Si les rodomontades de Brousse font sourire, il faudrait se garder, toutefois, de tomber dans un autre extrême, et de ne voir, comme la Tagwacht, dans la manifestation de Berne qu’une démonstration vaine et stérile, qu’un enfantillage. On constatera, par le contenu de l’article suivant du Bulletin (22 avril), que le résultat produit dans les sphères gouvernementales pouvait être envisagé comme un réel succès pour l’Internationale, et que j’avais eu tort, dans la réunion privée de la Chaux-de-Fonds, de me montrer trop sceptique :


La manifestation de Berne, toute « puérile » qu’elle ait pu paraître à certaines personnes, a eu pour résultat de faire comprendre à nos adversaires bourgeois que le socialisme est une puissance avec laquelle il faut compter. Dans nos sphères officielles, on affectait d’ignorer l’Internationale ; il était de bon ton, parmi nos hommes politiques, de feindre de ne pas la prendre au sérieux. Et maintenant, quel changement ! Le Grand-Conseil du canton de Berne se réunit le 9 avril, et le président de ce corps[2] ouvre la session législative par un discours dans lequel il consacre aux socialistes un paragraphe spécial, que voici :

« Il est un point sur lequel nous désirons qu’on tienne ferme avant tout dans ce temps-ci : le gouvernement doit, ainsi qu’il l’a fait jusqu’ici à la presque unanimité[3], s’appuyer sur les sympathies et le bon sens de cette partie de la population qui travaille honnêtement, et non pas sur les idées déplorables et malsaines d’une classe qui heureusement n’est pas fortement représentée dans notre canton, et qui veut fonder son existence sur les ruines des institutions actuelles et vivre heureuse sans travailler. »

Voilà donc, chose inouïe chez nous précédemment, l’Internationale jugée digne de figurer dans le « discours du trône » du président du Grand-Conseil bernois ! Et notez que ce représentant d’un peuple républicain parle du socialisme absolument dans le même style que l’empereur Guillaume ou les ministres du tsar.

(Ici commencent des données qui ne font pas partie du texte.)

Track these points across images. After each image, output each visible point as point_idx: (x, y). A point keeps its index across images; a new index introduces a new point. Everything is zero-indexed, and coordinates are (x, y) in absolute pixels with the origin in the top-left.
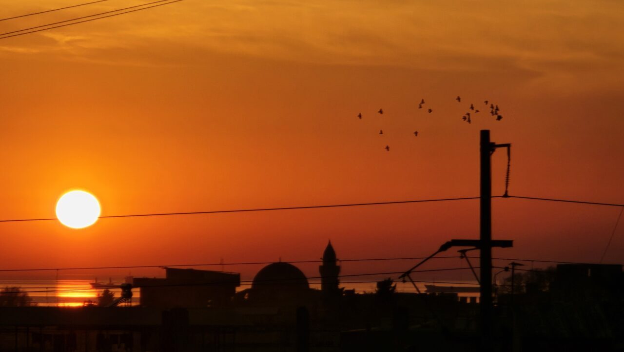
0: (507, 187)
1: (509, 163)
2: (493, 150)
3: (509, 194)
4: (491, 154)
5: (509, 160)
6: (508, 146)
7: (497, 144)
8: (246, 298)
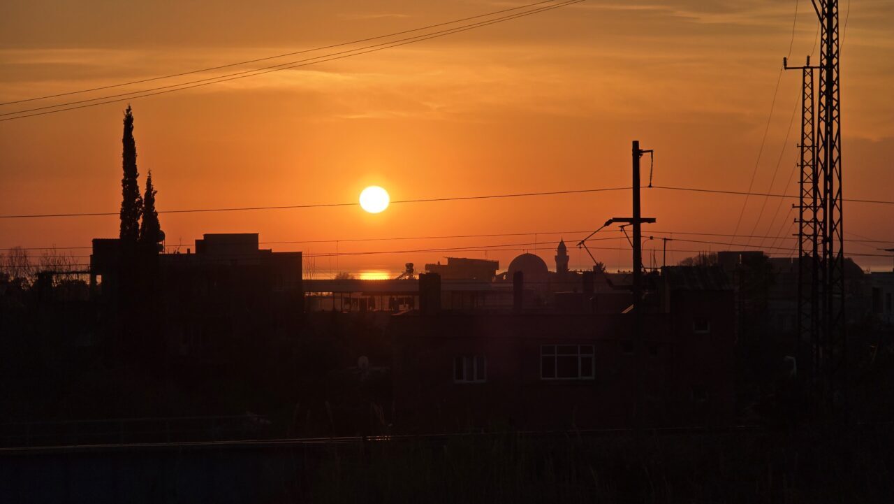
0: (650, 181)
2: (641, 155)
3: (652, 185)
4: (640, 157)
6: (652, 151)
7: (644, 150)
8: (505, 278)
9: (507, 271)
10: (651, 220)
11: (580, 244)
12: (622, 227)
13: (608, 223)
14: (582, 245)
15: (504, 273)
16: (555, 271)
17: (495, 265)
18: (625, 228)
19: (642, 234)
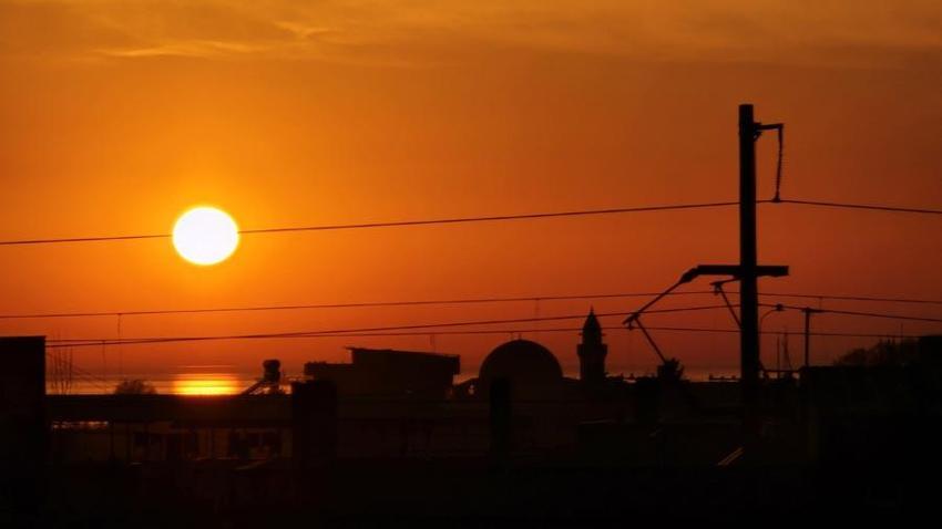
0: (778, 188)
1: (780, 151)
2: (759, 134)
3: (782, 197)
4: (755, 140)
5: (781, 147)
6: (780, 127)
7: (763, 124)
8: (471, 392)
9: (476, 376)
10: (780, 271)
11: (629, 320)
12: (718, 284)
13: (688, 277)
14: (634, 324)
15: (473, 381)
16: (578, 378)
17: (452, 364)
18: (725, 287)
19: (761, 299)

Mais voici qui est bien plus significatif encore.

Un membre du Conseil d’État bernois, M. Frossard, s’était prononcé contre les mesures prises par la police le 18 mars. Ce libéralisme relatif a si fort irrité contre lui la majorité du Grand-Conseil, que M. Frossard s’est vu forcé d’offrir sa démission, laquelle a été immédiatement acceptée. La formule officielle par laquelle le Grand-Conseil accepte la démission d’un membre du gouvernement contient ces mots : « avec remerciements pour les services rendus ». Un membre de la majorité, un certain Gerber, a proposé de retrancher ces mots, et d’accepter la démission de M. Frossard

  1. En octobre 1876, la Section de langue française de Berne et le Sozialdemokratischer Verein avaient payé leurs cotisations au Comité fédéral jurassien, la première, pour 14 membres, et le second pour 29 membres.
  2. M. Sahli, avocat.
  3. Les mots « presque unanimité » font allusion à l’attitude de M. Frossard, qui, ainsi qu’on va le voir, faisait minorité dans le Conseil d’État.